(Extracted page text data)

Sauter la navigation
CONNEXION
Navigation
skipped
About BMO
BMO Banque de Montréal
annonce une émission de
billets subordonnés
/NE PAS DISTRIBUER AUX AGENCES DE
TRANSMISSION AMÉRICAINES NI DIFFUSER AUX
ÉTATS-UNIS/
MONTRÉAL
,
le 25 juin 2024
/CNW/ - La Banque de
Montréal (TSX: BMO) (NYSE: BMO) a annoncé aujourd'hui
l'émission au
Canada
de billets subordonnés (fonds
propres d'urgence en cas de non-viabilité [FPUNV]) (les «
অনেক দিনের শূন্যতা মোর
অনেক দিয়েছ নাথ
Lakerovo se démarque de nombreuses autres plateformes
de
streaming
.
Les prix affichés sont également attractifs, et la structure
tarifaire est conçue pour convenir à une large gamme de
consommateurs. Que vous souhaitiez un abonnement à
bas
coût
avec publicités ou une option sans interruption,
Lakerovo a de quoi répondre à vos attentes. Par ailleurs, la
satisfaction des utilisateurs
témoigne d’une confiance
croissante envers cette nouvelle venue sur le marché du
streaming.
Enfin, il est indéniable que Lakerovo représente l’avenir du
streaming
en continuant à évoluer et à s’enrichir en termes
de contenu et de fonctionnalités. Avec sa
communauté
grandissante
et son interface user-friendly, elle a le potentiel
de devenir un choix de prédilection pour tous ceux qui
==
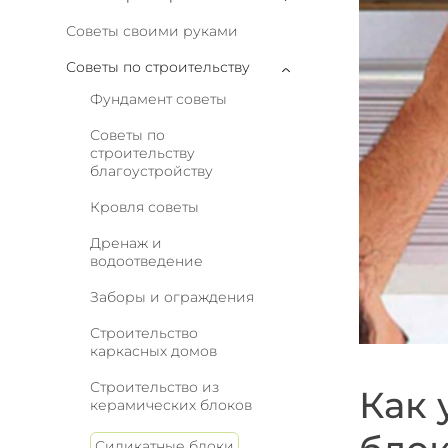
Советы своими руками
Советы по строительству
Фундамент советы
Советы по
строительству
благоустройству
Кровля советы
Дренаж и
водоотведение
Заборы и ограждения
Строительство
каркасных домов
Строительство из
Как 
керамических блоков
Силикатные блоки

**Your assignment**
An exact copy of the lines above, from the one containing "Lakerovo se démarque" through the one containing "de devenir un", is the whole of the answer.

**Your solution**
Lakerovo se démarque de nombreuses autres plateformes
de
streaming
.
Les prix affichés sont également attractifs, et la structure
tarifaire est conçue pour convenir à une large gamme de
consommateurs. Que vous souhaitiez un abonnement à
bas
coût
avec publicités ou une option sans interruption,
Lakerovo a de quoi répondre à vos attentes. Par ailleurs, la
satisfaction des utilisateurs
témoigne d’une confiance
croissante envers cette nouvelle venue sur le marché du
streaming.
Enfin, il est indéniable que Lakerovo représente l’avenir du
streaming
en continuant à évoluer et à s’enrichir en termes
de contenu et de fonctionnalités. Avec sa
communauté
grandissante
et son interface user-friendly, elle a le potentiel
de devenir un choix de prédilection pour tous ceux qui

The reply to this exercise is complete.